| What is required |
Extract the stretch of the turkey-limit discussion below that begins at the words "On small properties" and stops after "ground blind setup.", reproducing it word for word.

| Provided passage |
That was one of the changes I voted for.  I agree, I see no issue with killing your limit in one day if you can do it on different hunts.  I voted for 1 a day to eliminate the scenario where three come into a setup and none leave.   I've never been a fan of multiple kills on a single hunt.  I won't even double with someone.  I understand why people do it, and have no issues with it.  But I never cared for one person killing 2 or 3 with one shot, or one sit.


----------



## buckpasser (Jan 15, 2021)

Sixes said:


> I did mine today.
> 
> I don't get the concept of no more than 1 gobbler a day. A limit is a limit however long it takes to shoot 3 birds. 1 day or 6 weeks, it is the same number of dead birds.
> 
> I've shot 2 before in one hunt but not anymore, but there is nothing wrong with killing one early and hunting a different bird on the same day or during the evening hunt.



On small properties it is a good change. It may give the twelve year old kid next door a chance at a Tom instead of the 56 year old Facebook like junky rolling those three two year olds that charged his food plot ground blind setup.

| Data provided |
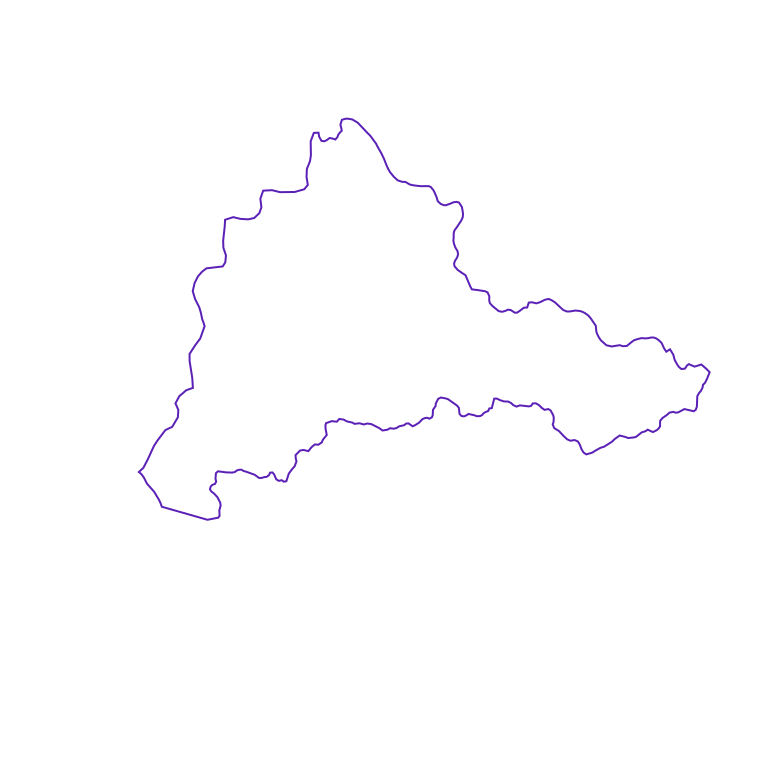 outline of Terra Santa, Pará, Brazil, rotated 137°
{"feature_id": "56859067B55626179561837", "entity_name": "Terra Santa", "entity_type": "district", "adm_level": 2, "iso_a3": "BRA", "parent_name": "Brazil", "parent_adm1": "Pará", "projection": "robinson", "projection_center": [-56.49, -1.905], "detail": "fine", "context": "isolated", "style": "outline", "palette": "violet", "viewbox_px": 768, "rotation_deg": 137, "n_neighbors": 0, "source": "geoboundaries", "source_scale": "gbopen_adm2", "svg_char_len": 4870}
<svg xmlns="http://www.w3.org/2000/svg" viewBox="0 0 768 768"><g transform="rotate(137 384 384)"><path d="M623.3,486.8L622.9,483.4L623.4,479.4L625.3,472.8L625.6,461.8L627.6,452.6L628.6,449.5L630.2,445.7L605.7,405.1L596.4,399.3L594.2,399.7L590.6,403.9L586.4,406.5L584.7,408.9L583.0,414.9L583.0,420.0L583.6,423.1L583.1,425.7L580.7,427.2L578.3,427.3L575.8,426.2L573.3,427.1L571.8,429.7L567.7,433.4L565.0,433.4L559.6,426.9L555.5,422.8L553.2,421.4L550.5,421.1L548.5,420.1L546.7,418.6L546.0,416.1L544.4,413.5L540.4,405.6L539.5,400.6L537.6,398.8L535.0,397.5L533.1,396.1L530.0,395.8L527.9,396.9L525.9,395.4L526.0,392.8L527.8,387.8L527.0,384.9L524.4,383.4L523.9,380.9L521.7,379.5L514.7,383.4L508.7,384.5L505.6,384.7L500.8,387.1L499.2,389.9L497.2,392.3L490.8,392.6L487.8,390.6L485.1,386.5L480.3,387.2L475.8,387.0L473.5,384.4L469.3,383.7L466.8,384.9L460.6,385.8L457.3,391.1L455.0,393.7L453.1,394.9L447.6,392.5L444.2,388.6L440.5,388.9L437.8,385.5L436.7,382.1L433.5,377.4L432.7,374.9L428.7,372.0L426.4,368.2L423.3,366.6L420.7,363.5L417.6,355.1L416.8,351.0L412.8,348.3L409.7,347.5L407.5,344.8L404.8,343.2L402.0,342.8L397.3,340.1L395.0,340.0L393.0,338.6L391.9,333.6L389.8,332.8L384.7,331.8L379.8,332.1L377.6,331.3L375.6,330.0L374.4,327.6L371.6,327.0L369.6,328.0L365.8,331.7L361.3,332.7L359.4,334.4L354.6,336.2L351.6,335.3L348.6,331.2L347.5,329.1L345.3,318.4L345.5,315.5L349.1,310.7L349.2,307.9L347.6,305.8L345.3,304.9L342.7,304.5L339.5,300.0L338.1,297.2L335.8,295.1L333.5,294.4L331.2,294.7L329.0,294.3L326.3,293.2L323.6,294.3L321.7,292.8L313.4,298.1L311.5,296.5L310.2,293.2L308.2,289.5L305.1,286.4L304.0,283.2L303.9,280.5L302.5,277.1L299.2,275.7L293.3,268.8L291.3,267.7L288.4,268.3L286.1,266.3L285.1,263.0L284.9,258.8L284.2,255.6L280.9,253.6L280.2,251.0L281.5,245.9L282.7,243.7L286.1,240.4L288.1,239.5L289.6,235.7L288.1,230.2L288.1,223.6L287.8,218.7L286.4,215.4L282.8,213.0L281.4,209.7L282.2,206.0L284.0,201.7L284.8,197.7L284.1,194.6L278.6,191.8L274.4,191.0L269.2,189.7L265.7,188.0L256.5,186.3L252.9,186.4L246.8,185.6L243.8,181.0L242.2,177.9L237.7,174.5L235.5,173.4L228.6,172.9L224.9,171.1L222.3,170.8L220.1,165.4L216.2,164.3L214.0,164.1L211.1,164.7L207.2,168.7L203.7,169.2L197.9,168.4L194.8,168.4L191.5,166.4L190.3,164.2L188.2,162.6L181.4,160.8L176.1,152.9L173.7,152.5L170.7,154.0L163.2,161.4L159.6,162.6L157.0,162.8L153.5,164.1L151.2,165.9L148.5,165.9L144.4,167.4L137.8,170.5L137.9,174.9L138.6,181.8L145.0,184.9L147.5,190.6L149.6,190.9L153.4,190.0L156.3,192.1L156.7,195.4L156.3,198.2L155.0,203.3L152.4,208.2L151.2,214.3L155.5,215.1L154.8,219.3L153.0,224.5L153.1,227.9L153.7,231.3L154.8,233.7L156.6,235.6L159.3,237.2L161.9,239.2L164.3,241.9L168.3,244.1L171.4,245.5L174.9,245.9L180.4,246.2L183.5,248.7L185.2,251.7L191.8,256.1L194.9,260.6L195.6,268.1L195.0,271.8L193.6,276.3L192.1,278.7L189.4,282.1L188.0,291.3L187.9,295.1L188.7,298.9L189.7,301.6L190.9,303.7L193.8,307.1L198.6,310.3L200.9,312.4L202.5,316.1L203.3,327.3L204.4,331.3L205.5,333.8L208.7,335.8L214.1,337.4L217.6,339.1L220.0,342.8L222.6,344.8L227.1,342.3L229.7,344.4L234.8,344.9L237.9,345.4L239.7,346.9L240.9,351.8L242.8,353.9L245.4,354.7L248.3,356.2L250.4,359.0L251.1,364.3L251.5,367.3L251.4,371.0L250.1,373.3L247.1,376.4L245.8,380.4L246.8,382.9L251.5,388.9L255.2,393.3L254.4,396.4L251.9,403.3L250.2,407.9L251.3,412.4L252.3,417.2L252.1,422.1L250.6,424.3L248.0,425.7L245.4,426.3L243.2,427.2L241.1,428.6L239.6,431.1L238.7,435.2L237.1,439.0L235.4,441.6L233.7,443.1L230.1,446.8L227.9,448.2L223.7,449.0L215.9,450.9L212.6,452.3L210.2,454.5L208.3,457.2L206.3,460.4L205.4,465.5L206.8,467.8L209.4,469.6L212.4,470.6L216.7,472.5L218.3,474.0L219.7,477.0L220.0,481.0L218.0,485.1L216.4,489.6L215.7,492.0L215.4,496.1L216.4,498.3L221.9,503.3L225.4,507.3L227.7,510.2L229.1,512.4L230.5,517.2L232.8,519.4L235.1,523.6L235.5,528.9L235.1,535.0L234.0,539.3L232.8,542.7L230.4,548.8L228.5,554.9L226.7,562.6L225.9,565.0L224.7,575.3L224.9,578.7L225.0,593.0L226.7,599.0L229.0,602.1L231.1,604.2L234.6,605.9L239.0,603.4L240.9,600.0L242.2,598.0L244.7,598.0L247.1,597.6L249.8,596.3L252.8,596.0L254.5,599.0L256.0,601.0L259.5,601.4L262.0,602.1L263.9,604.5L262.8,609.0L260.5,612.5L264.1,615.5L272.1,611.5L281.4,601.2L286.2,597.4L293.7,593.9L299.5,588.2L303.9,581.6L309.5,580.8L318.3,585.3L329.2,595.2L333.7,602.1L340.5,607.8L345.8,605.0L348.1,603.8L353.1,596.9L358.6,594.0L365.7,593.9L371.1,597.1L376.3,602.6L378.6,606.0L380.4,608.8L388.2,612.5L393.0,607.9L404.0,598.4L408.6,593.1L411.9,585.8L417.1,581.2L421.8,580.0L435.0,589.7L440.6,590.2L446.6,589.6L453.7,587.0L457.5,584.4L460.6,582.3L464.2,575.0L465.9,569.2L466.8,566.1L469.3,561.1L472.8,555.3L473.9,552.5L475.8,548.6L487.4,542.6L495.6,541.1L505.7,538.6L510.5,533.4L520.1,519.2L526.4,511.5L532.9,514.3L537.9,514.5L541.9,514.7L549.7,512.1L552.1,505.3L557.5,500.2L568.1,497.1L575.3,499.4L588.5,497.1L594.7,495.5L608.1,490.0L617.1,486.8L623.3,486.8Z" fill="none" stroke="#5b21b6" stroke-width="2"/></g></svg>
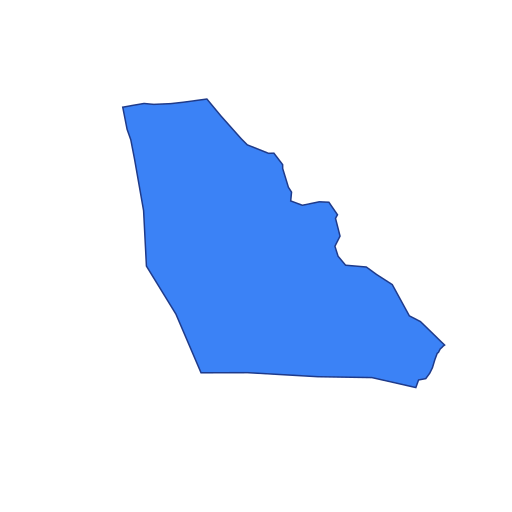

| Result of the task |
On small properties it is a good change. It may give the twelve year old kid next door a chance at a Tom instead of the 56 year old Facebook like junky rolling those three two year olds that charged his food plot ground blind setup.